The tax amnesty declared by Italian Finance Minister Giulio Tremonti in November 2001, and later extended, expires today, and the Italian government says it expects that about Euros 40bn of exiled money will have returned to the fold during the amnesty.

The returning money comes in for a 2.5% tax, but banks have reassured returning customers that there is little possibility that they could be punished by a future Government for having placed the money overseas in the first place, as the tax on repatriated earnings is stripped out by the bank, and is therefore not linked to individuals.

At first, the Italian government hoped for a major exodus from banks in the city of Lugano in Ticino, traditionally the most popular tax haven for Italians. It is supposed that about Euros 400bn is held in Switzerland illicitly by Italians.

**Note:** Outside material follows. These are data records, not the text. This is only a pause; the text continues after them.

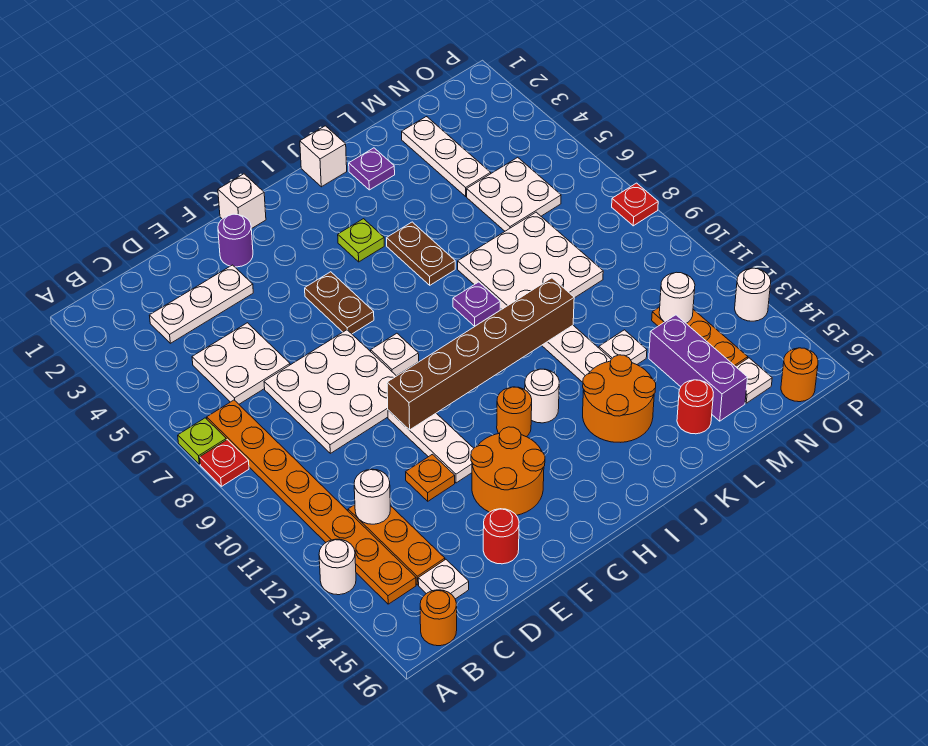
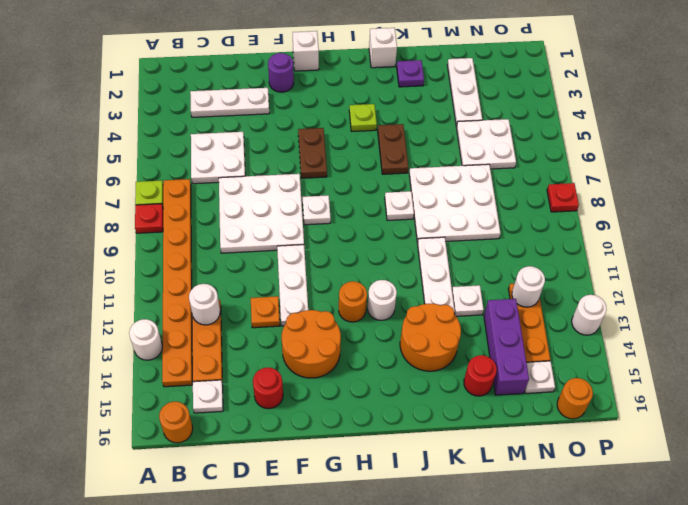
brown 1x6 brick [387,278,574,430] -> none
purple 1x1 plate [453,282,500,326] -> white 1x1 plate [385,191,414,221]

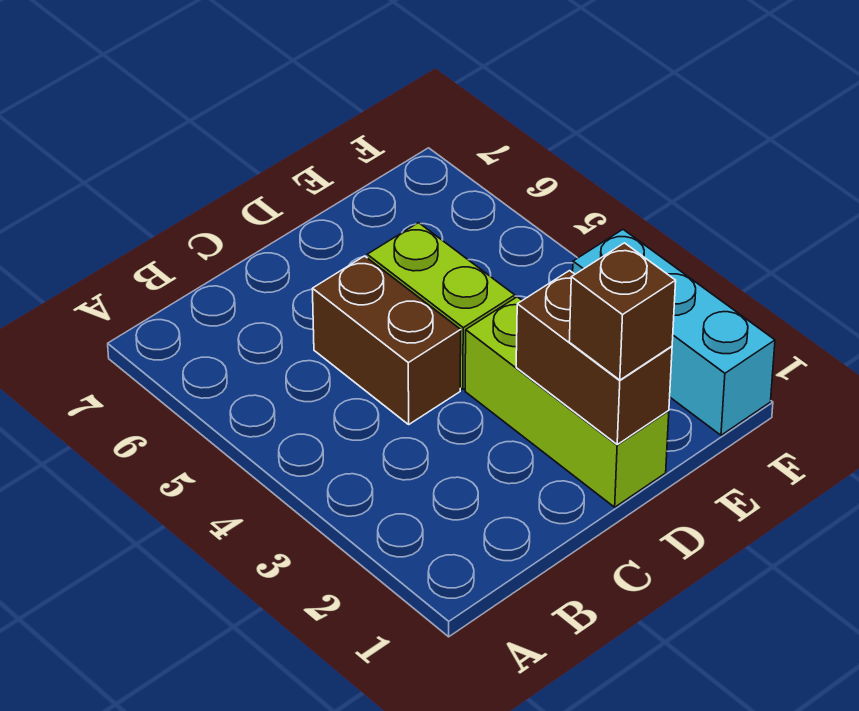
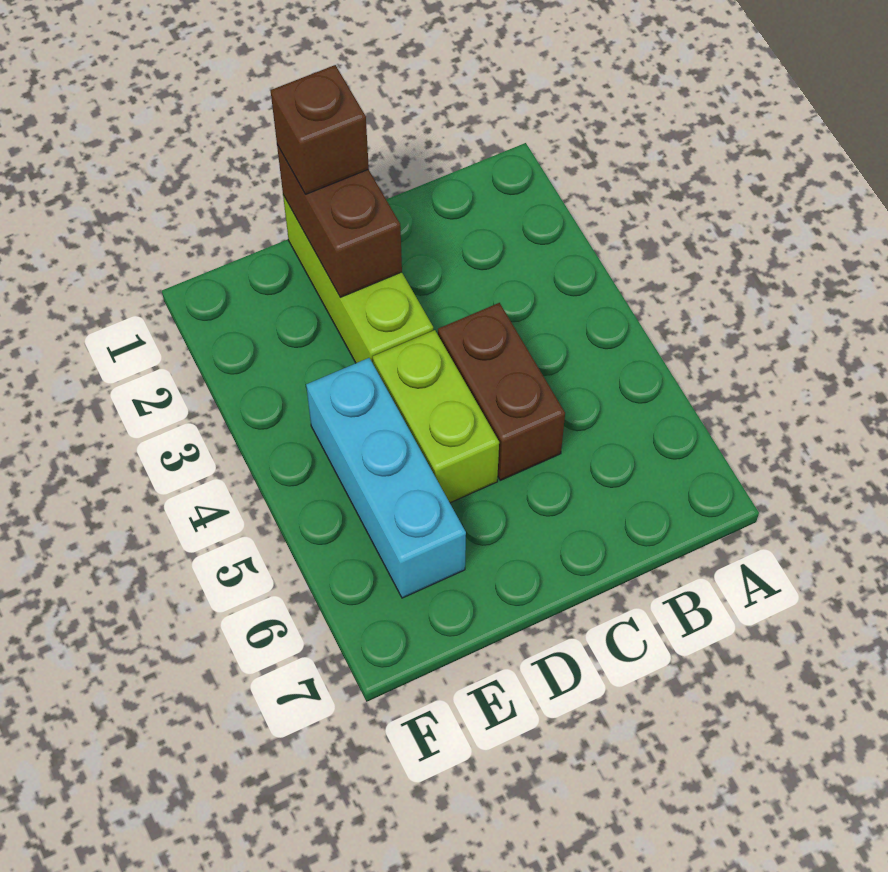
cyan 1x3 brick [573,230,775,435] -> cyan 1x3 brick moved to [306,358,466,598]

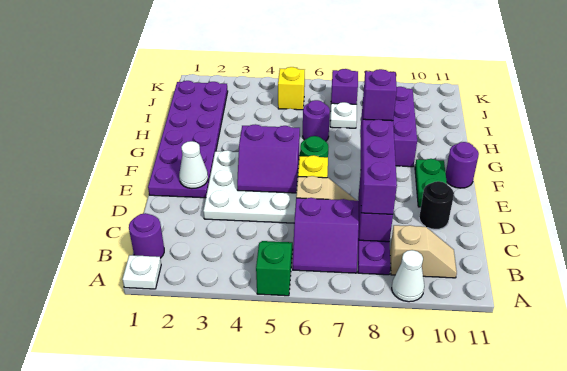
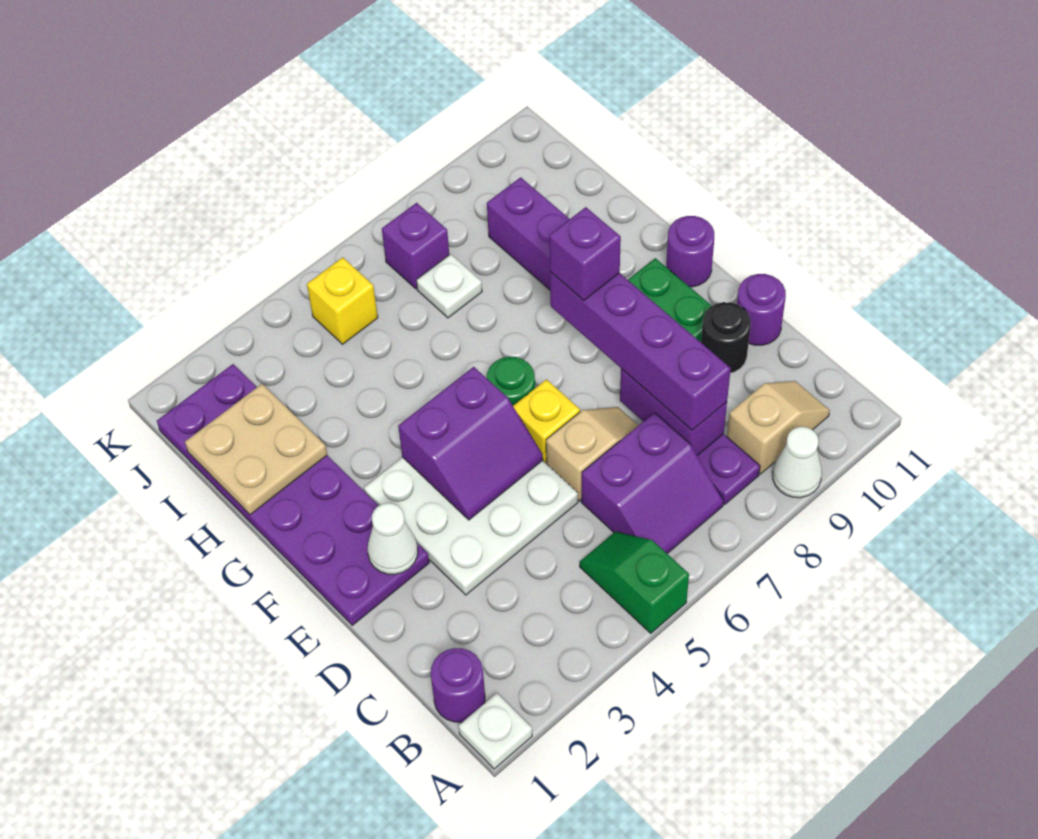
none -> tan 2x2 plate [185,384,327,515]
purple 1x1 round brick [303,100,330,141] -> purple 1x1 round brick moved to [737,274,786,345]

So the government can only claim a modest success.

Italian banks have seized the opportunity to breathe new life into the country's feeble private banking sector, taking out full page advertisements, courting tax lawyers, and even offering to pay the 2.5% tax levied on repatriated funds in order to attract a section of this new market. But the banks' expectations of a flood of new money have been disappointed.

The Swiss banking industry seems to have been right in predicting that most Italians would choose to leave their money where it is. Said James Nason, spokesman for the Swiss Bankers Association: "We're convinced that people don't just bring their money to Switzerland to avoid paying tax. There are a lot of other attractions."